She relies on seeing people’s faces to better understand them, but this was became impossible when the coronavirus pandemic hit. Like many other hearing impaired people, Tahseen Ahmed reads lips and facial expressions to communicate but with the compulsory wearing of masks, it’s become a little tougher to enegage with people.
“Masks are important, but they introduced new challenges for the deaf and hard of hearing,” she tells YOU. “It makes communication more difficult as it prevents lip reading and seeing facial expressions. For us, these are a vital part of communication.”
Even shopping for basics became a challenge, she says. “I’ve had to deal with the impatience of others who don’t know I’m deaf. When they are speaking to me in the shops with their mask on, I can’t see their lips or facial expressions, so I don’t know they are talking to me.”
Tahseen (37) works as the chief occupational therapist at Groote Schuur Hospital in Cape Town. Her colleagues know she’s deaf and have been very supportive during this time. “If I’m working in a ward where it’s not safe to take off masks, the doctors use a pen and paper to communicate with me or type a message on their phone,” she says.
Communicating through masks is the latest battle in a series Tahseen has overcome. She was born deaf, but her mother didn’t allow her to treat it as a disability.
“She’s my hero, my inspiration and role model. My mom doesn’t believe in, ‘No, I can’t do it’. So, I had to give it my best. There were times when I’ve failed, but she reminded me to get up again and try again.”
In 1995 Tahseen had cochlear implant surgery in her right ear. Even though she’s completely deaf in the left ear the implant “made a big difference,” she says. Tasneem could hear softer sounds such as birdsong, the sound of the waves at the beach and a kettle whistling thanks to the implant.
She’s always wanted to make a difference so after matric she enrolled at the University of the Western Cape. “In 2007 I was the first hearing impaired individual to graduate in the occupational therapy department,” she says proudly.
But going to university was a huge challenge at first. Not only were the classes much bigger, but Tasneem was too shy to approach the lecturers to explain her difficulties in class to them, and soon she felt like she was falling behind.
Instead of giving up, she got an occupational therapy mentor to tutor her at home. Back then she says there was minimal support for differently abled people, “but I am glad to see things are gradually changing”.
After completing her community service at Lentegeur Hospital in Mitchells Plain, she gained experience as a senior occupational therapist at Tygerberg Hospital. In 2013 she was hired as a chief occupational therapist at Groote Schuur Hospital.
“I’m also a certified lymphoedema therapist,” she adds. Lymphoedema occurs when there is a dysfunction in the lymphatic system, which causes swelling in the arms or legs. Part of Tahseen's job is to treat patients using pressure garment therapy and exercise. “In the bigger picture occupational therapy promotes independence in daily activities such as selfcare, work, leisure and play,” she says.

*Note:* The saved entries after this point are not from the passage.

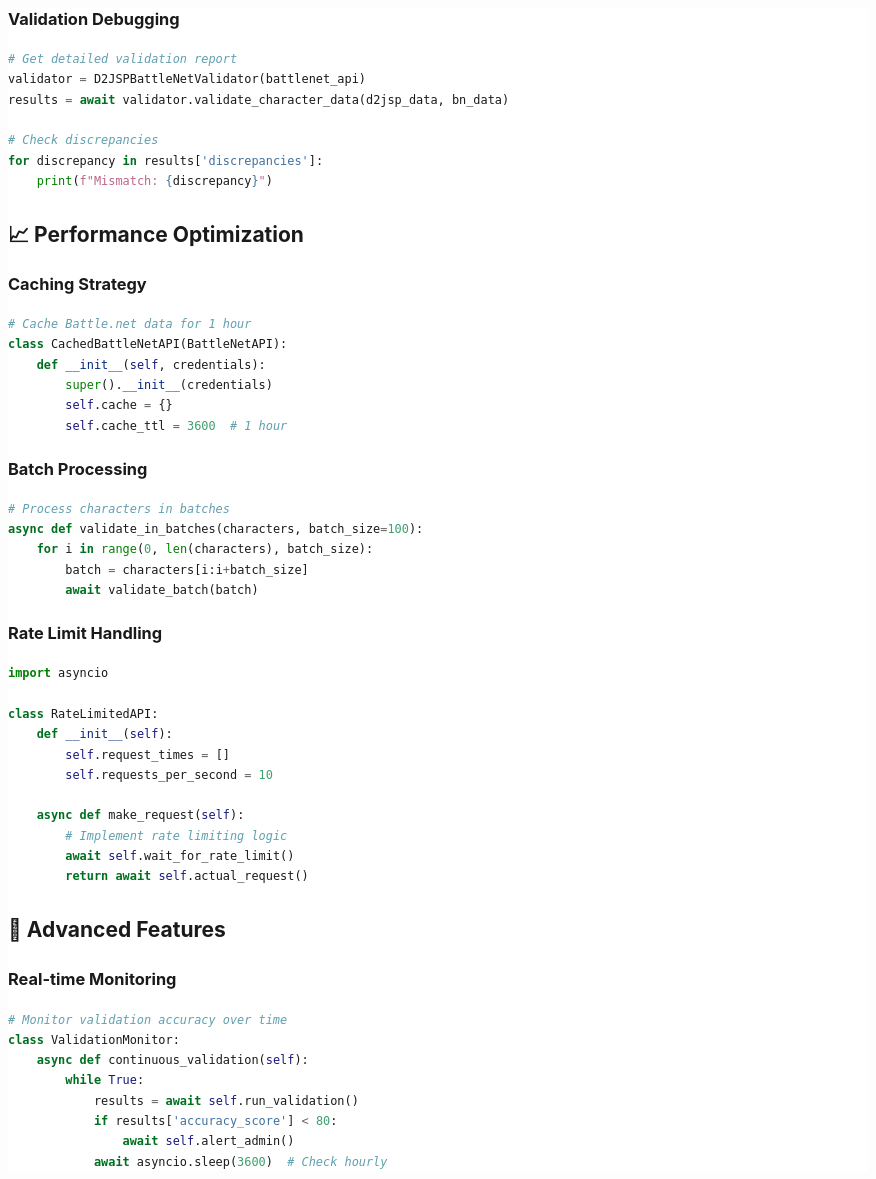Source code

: ### Validation Debugging
```python
# Get detailed validation report
validator = D2JSPBattleNetValidator(battlenet_api)
results = await validator.validate_character_data(d2jsp_data, bn_data)

# Check discrepancies
for discrepancy in results['discrepancies']:
    print(f"Mismatch: {discrepancy}")
```

## 📈 Performance Optimization

### Caching Strategy
```python
# Cache Battle.net data for 1 hour
class CachedBattleNetAPI(BattleNetAPI):
    def __init__(self, credentials):
        super().__init__(credentials)
        self.cache = {}
        self.cache_ttl = 3600  # 1 hour
```

### Batch Processing
```python
# Process characters in batches
async def validate_in_batches(characters, batch_size=100):
    for i in range(0, len(characters), batch_size):
        batch = characters[i:i+batch_size]
        await validate_batch(batch)
```

### Rate Limit Handling
```python
import asyncio

class RateLimitedAPI:
    def __init__(self):
        self.request_times = []
        self.requests_per_second = 10
    
    async def make_request(self):
        # Implement rate limiting logic
        await self.wait_for_rate_limit()
        return await self.actual_request()
```

## 🚀 Advanced Features

### Real-time Monitoring
```python
# Monitor validation accuracy over time
class ValidationMonitor:
    async def continuous_validation(self):
        while True:
            results = await self.run_validation()
            if results['accuracy_score'] < 80:
                await self.alert_admin()
            await asyncio.sleep(3600)  # Check hourly
```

Though Tahseen clearly loves her job, she has in the past experienced stigma in the workplace. “When I started a new job, people sometimes assumed I couldn’t cope. But I believe in giving hearing people a better understanding of hearing impairment and how they can support hearing disabled individuals.”Look for clues that someone is deaf or hard of hearing. For example, they might be wearing a hearing device and not realise you are talking to them, especially when you are wearing a mask,” Tahseen says.
Their facial expression may indicate confusion; they may answer a question completely different from the one you asked or ask you to repeat something a few times.
Make sure you have their attention, particularly if you’re wearing a mask. Speak loud and clearly, but don’t shout because shouting makes communication more difficult. “Speak slower than normal, but not too slow. If it takes too long to hear the whole sentence it becomes more difficult to deduce missed words.”
Ask follow-up questions, to ensure they understood what you said. Try using shorter sentences and be mindful of your environment – move away from any kind of distracting noise.
Be patient and empathetic. A little bit of kindness goes a long way. “One of my favourite quotes is by Mark Twain,” Tasneem says. “Kindness is the language which the deaf can hear and the blind can see.”